Saw a man today for hyptertension follow-up, who mentioned to me in passing that he had been in the Emergency Department over the weekend.  He had felt and heard a "pop" in his arm as he was lifting something heavy.

He had bruising at the base of the biceps tendon, and the telltale biceps bulge.  It was feeling better, he said .. so when the ED physician told him the x-ray didn't show fracture … he was relieved .. and was expecting full recovery.

It was a good thing he was scheduled for the hypertension follow-up.  A short drive the orthopaedist's office .. and fast-track MRI .. and the tendon injury will be repaired soon.  While repair is optional, better results are acheived when the repair is done promptly.  If it's not repaired,  biceps muscle strength will be diminised by roughly 50%.

Boston Globe Online / Editorials | Opinions

This article appeared last summer in the Boston Globe.  Well done.  Listen up, physicians.

Today I saw more patients than I would have liked.  Felt too rushed to really listen as much as I should have.  Mondays are getting to be like this.

Many new babies today.  Some still inside .. some not.  We see more neonatal jaundice in our office than I had seen in the past.  I think it's because most of our patients breastfeed.   Back when I worked in Schenectady, I rarely saw jaundiced neonates. Two flavors I see most often:  Physiologic Jaundice - which usually peaks by day 3 or 4 and is often resolved by day 7, and Breast Milk Jaundice – which usually peaks at day 7 – 10 and doesn't resolve for weeks thereafter.

Patient handout on Jaundice

Another (in pdf  – so this one  prints well)

A Cochrane Review from 2000 on fibreoptic phototherapy.  If you've never seen one of these things .. call a local home therapy equipment reps and ask them to bring one over.  I hadn't seen one until I'd been in practice for several years …

A Revidw of Hyperbilirubinemia in the Term Newborn in the 2/15/2002 American Family Physician.

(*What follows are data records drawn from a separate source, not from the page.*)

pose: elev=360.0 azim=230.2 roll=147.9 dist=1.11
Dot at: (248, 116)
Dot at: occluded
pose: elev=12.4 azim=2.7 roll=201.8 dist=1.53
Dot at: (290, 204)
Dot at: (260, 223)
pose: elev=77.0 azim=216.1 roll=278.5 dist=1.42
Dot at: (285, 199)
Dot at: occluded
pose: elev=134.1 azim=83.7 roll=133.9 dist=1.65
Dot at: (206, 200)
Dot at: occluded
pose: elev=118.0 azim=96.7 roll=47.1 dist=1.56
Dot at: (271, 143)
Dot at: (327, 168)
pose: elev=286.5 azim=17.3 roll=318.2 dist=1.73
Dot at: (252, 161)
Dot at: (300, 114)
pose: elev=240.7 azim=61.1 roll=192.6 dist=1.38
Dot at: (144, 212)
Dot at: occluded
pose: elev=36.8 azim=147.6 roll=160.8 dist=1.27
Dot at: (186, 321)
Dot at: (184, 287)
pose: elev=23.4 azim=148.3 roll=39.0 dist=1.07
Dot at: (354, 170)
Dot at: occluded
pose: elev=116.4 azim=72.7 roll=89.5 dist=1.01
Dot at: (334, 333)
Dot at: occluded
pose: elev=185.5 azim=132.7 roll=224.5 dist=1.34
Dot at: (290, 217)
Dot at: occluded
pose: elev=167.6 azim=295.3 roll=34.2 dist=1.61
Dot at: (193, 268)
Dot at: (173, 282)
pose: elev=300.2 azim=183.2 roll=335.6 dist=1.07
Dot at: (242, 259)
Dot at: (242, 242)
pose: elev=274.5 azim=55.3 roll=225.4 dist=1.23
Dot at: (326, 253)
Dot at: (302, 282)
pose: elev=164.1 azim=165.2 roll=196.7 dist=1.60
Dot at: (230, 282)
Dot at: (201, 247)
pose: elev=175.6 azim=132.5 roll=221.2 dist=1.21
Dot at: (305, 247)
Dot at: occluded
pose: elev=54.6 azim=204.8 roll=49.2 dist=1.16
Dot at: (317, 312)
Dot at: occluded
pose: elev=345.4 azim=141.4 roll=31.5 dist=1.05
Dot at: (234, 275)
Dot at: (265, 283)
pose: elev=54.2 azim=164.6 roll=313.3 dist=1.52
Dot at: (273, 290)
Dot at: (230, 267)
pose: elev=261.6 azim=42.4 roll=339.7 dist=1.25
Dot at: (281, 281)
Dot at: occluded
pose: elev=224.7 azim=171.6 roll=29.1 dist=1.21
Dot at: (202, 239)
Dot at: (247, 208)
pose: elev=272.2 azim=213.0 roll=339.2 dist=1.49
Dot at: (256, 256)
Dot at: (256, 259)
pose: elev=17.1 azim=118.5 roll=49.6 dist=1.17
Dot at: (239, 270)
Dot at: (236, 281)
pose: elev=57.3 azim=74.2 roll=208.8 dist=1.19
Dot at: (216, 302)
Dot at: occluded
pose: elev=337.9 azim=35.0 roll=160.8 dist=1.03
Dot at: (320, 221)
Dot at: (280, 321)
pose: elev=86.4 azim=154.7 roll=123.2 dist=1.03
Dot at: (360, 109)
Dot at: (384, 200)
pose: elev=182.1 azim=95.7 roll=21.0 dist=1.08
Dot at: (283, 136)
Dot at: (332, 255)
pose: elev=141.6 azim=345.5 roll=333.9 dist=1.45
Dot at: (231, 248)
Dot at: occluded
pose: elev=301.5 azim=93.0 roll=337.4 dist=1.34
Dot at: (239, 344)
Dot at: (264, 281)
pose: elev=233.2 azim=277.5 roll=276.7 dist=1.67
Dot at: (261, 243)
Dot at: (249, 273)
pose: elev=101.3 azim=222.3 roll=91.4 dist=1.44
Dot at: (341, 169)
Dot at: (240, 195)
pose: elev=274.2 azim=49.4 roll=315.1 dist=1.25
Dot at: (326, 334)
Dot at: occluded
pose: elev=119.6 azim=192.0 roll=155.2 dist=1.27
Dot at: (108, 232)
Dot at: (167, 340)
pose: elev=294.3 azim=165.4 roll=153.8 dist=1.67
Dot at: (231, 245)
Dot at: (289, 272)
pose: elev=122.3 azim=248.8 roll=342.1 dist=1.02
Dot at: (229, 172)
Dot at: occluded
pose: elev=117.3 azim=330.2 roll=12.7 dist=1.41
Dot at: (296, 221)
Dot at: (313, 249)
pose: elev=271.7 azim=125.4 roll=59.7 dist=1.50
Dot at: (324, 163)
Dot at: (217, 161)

Several of the yellow kids I've seen recently have been delivered by local midwives, who often delay clord clamping.  It seems intuitive that delayed clamping produces more RBC load — therefore more jaundice.  But I haven't found much in the literature on this.  This article reviews 20 years of literature and claims that the benefits of delayed cord clamping are clear.  Another paper from the nurse-midwife literature reviews the beliefs and practices of nurse midwives in the US: The majority of CNMs (87%) place the baby on the mother's abdomen immediately after birth and 96% avoid clamping a nuchal cord whenever possible. Although Varney's Midwifery was cited most frequently as a reference, 78% of the respondents listed no references reflecting, in part, the absence of evidence-based recommendations for cord clamping practices.